Differences in yield between treatments occurred in only one of the four location-year environments. At Farm 1, the no-lime treatment yielded less than all the other treatments (Table 3). When lime was added, yields were not different regardless of foliar fertilizer or growth regulator treatments. This difference in yield at only one location-year environment can be attributed to the low pH at that location. When pH was at acceptable levels (Farm 2 and 3) or adjusted to an acceptable level (Farm 1), other treatments had no effect on yield. Yields at Farm 2 and 3 averaged 6.4 and 8.3 tons per acre, respectively.

Table 3. Season-total dry matter yield and third-harvest plant morphology at Farm 1 in 2000.

Number of stems per unit area and leaf:stem ratio were not affected by treatment at any location-year environment. The average number of stems per unit area at Farm 1 was 42 stems per ft² and the other locations averaged of 68 stems per ft². These differences can be attributed to fewer plants per ft² at Farm 1. It was assumed that the greatest impact of foliar applied products would be the increase in stem numbers in thin alfalfa stands like that at Farm 1, but in fact none of the products had any effect on stem numbers.

There were no treatment differences at any location-year environment for the forage quality parameters measured. Crude protein, ADF and NDF were 22.2, 32.6 and 42.9% of dry matter, respectively, when averaged across all treatments, locations, and years.

The foliar-applied products used in this research did not increase alfalfa yield or quality, or alter plant morphology when soil pH and fertility were at recommended levels. Consequently, the additional cost of these products ($60 to $234 per acre per year) cannot be justified over maintaining adequate soil pH and fertility through traditional liming and fertilization practices.

References Cited

1. Beegle, D. B. 1995. Soil fertility management for forage crops: Maintenance. Agron. Facts 31-C, Penn State University, University Park, PA 16802.

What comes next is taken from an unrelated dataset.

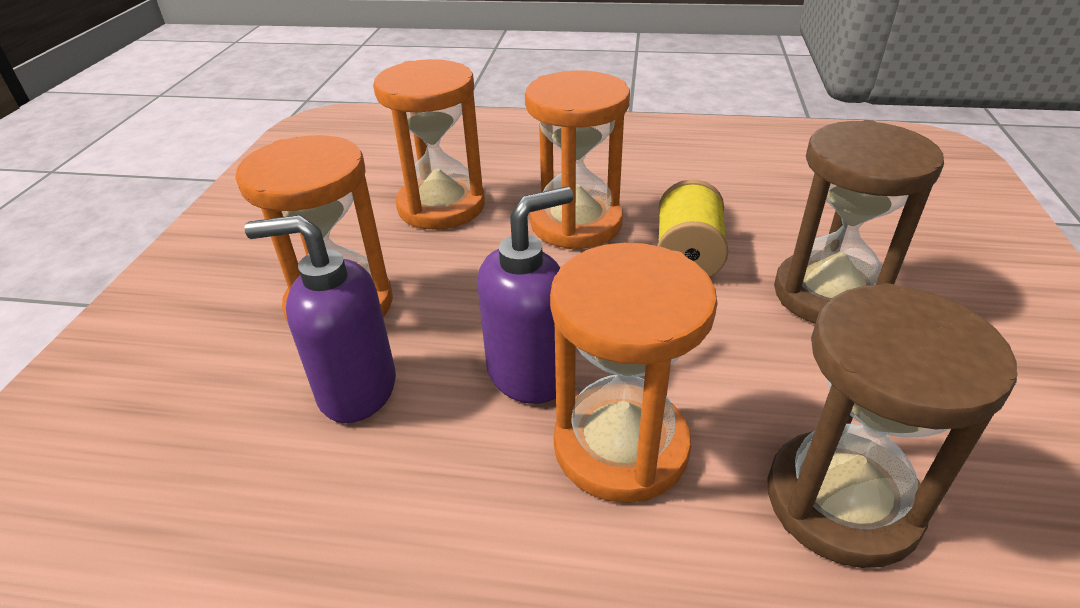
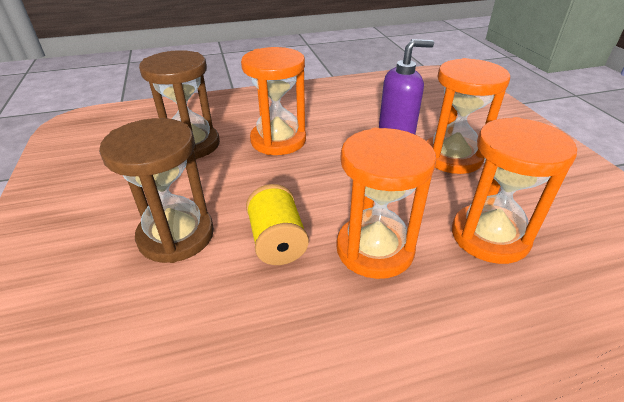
camera: 155 degrees right, 0 degrees up
purple soap dispenser [477,187,574,404] -> none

2. Davies, F. T. Jr., and Moser, B. C. 1980. Stimulation of bud and shoot development of rieger begonia leaf cuttings with cytokinins. J. Amer. Soc. Hort. Sci. 105:27-30.

3. Goering, H. K., and Van Soest, P. J. 1970. Forage fiber analysis: apparatus, reagents, procedures, and some applications. USDA-ARS Agric. Handb. 379. U.S. Gov. Print. Office, Washington, DC.

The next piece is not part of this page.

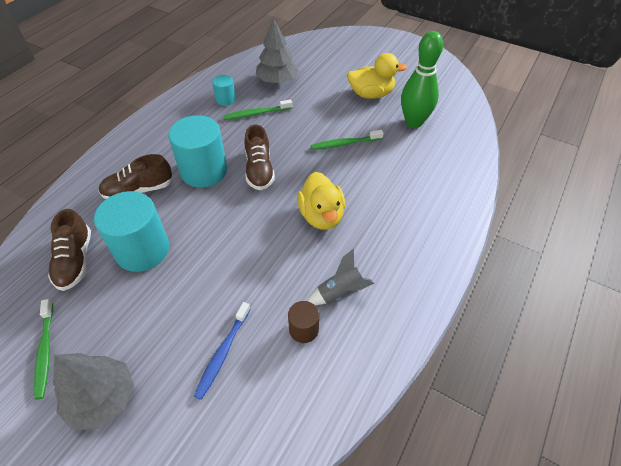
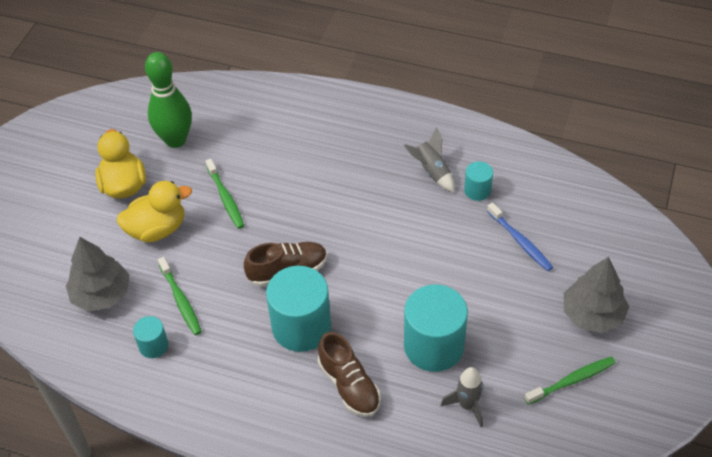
camera: 100 degrees left, 0 degrees up
brown shoe [48,209,91,291] -> grey rocket [441,367,483,427]
blue toothbrush [194,302,250,400] -> blue toothbrush turned 45 degrees clockwise [487,202,553,271]
brown cylinder [288,301,319,343] -> turquoise cylinder [464,161,493,201]
yellow duck [297,172,345,230] -> yellow duck moved to [117,181,192,242]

4. Hall, M. H., Smiles, W. S., and Dickerson, R. A. 2000. Morphological development of alfalfa cultivars selected for higher quality. Agron. J. 92:1088-1080.

5. Kalu, B. A., and Fick, G. W. 1981. Quantifying morphological development of alfalfa for studies of herbage quality. Crop Sci. 21:267-271.

6. Massengale, M. A., and Meddler, J. T. 1958. Some responses of alfalfa to different lengths of day and growth regulators in the greenhouse. Agron. J. 50:377-380.

7. Milliken, G. A., and Johnson, D. E. 1984. Analysis of messy data, Vol. 1: Designed experiments. Lifetime Learning Publ., Belmont, CA.

8. Pillay, I., and Railton, I. D. 1983. Complete release of axillary buds from apical dominance in intact, light-grown seedlings of Pisum sativum L. following a single application of cytokinin. Plant Physiol. 71:972-974.

9. Saulk, P. L., and Parker, L. W. 1987. Soil `Triggrr' and foliar `Triggrr': plant growth regulators containing cytokinin. Proc. Plant Growth Regulator Soc. Amer. 14:369-376.

10. Sharif, R., and Dale, J. E. 1980. Growth regulating substances and the growth of tiller buds in barley: Effects of cytokinins. J. Exp. Bot. 31:921-930.

11. Shenk, J. S., and Westerhaus, M. O. 1994. The application of near infrared reflectance spectroscopy (NIRS) to forage analysis. Pages 406-409 in: Forage Quality Evaluation and Utilization. G. C. Fahey, et al., eds. ASA, CSSA, and SSSA, Madison, WI.

12. Tompkins, J. P., and Hall, M. H. 1991. Stimulation of alfalfa bud and shoot development with cytokinins. Agron. J. 83:577-581.

13. Wolf, A. M., and Beegle, D. B. 1995. Recommended soil tests for macronutrients: phosphorus, potassium, calcium, and magnesium. Pages 25-34: Recommended Soil Testing Procedures for the Northeastern United States. J. Thomas Sims and A. Wolf, eds. Northeast Regional Bulletin #493. Agricultural Experiment Station, University of Delaware, Newark, DE.

14. Yeh, K. J., and Bingham, E. T. 1969. Vegetative and floral response of three alfalfa genetic stocks to growth regulators. Crop Sci. 9:835-837.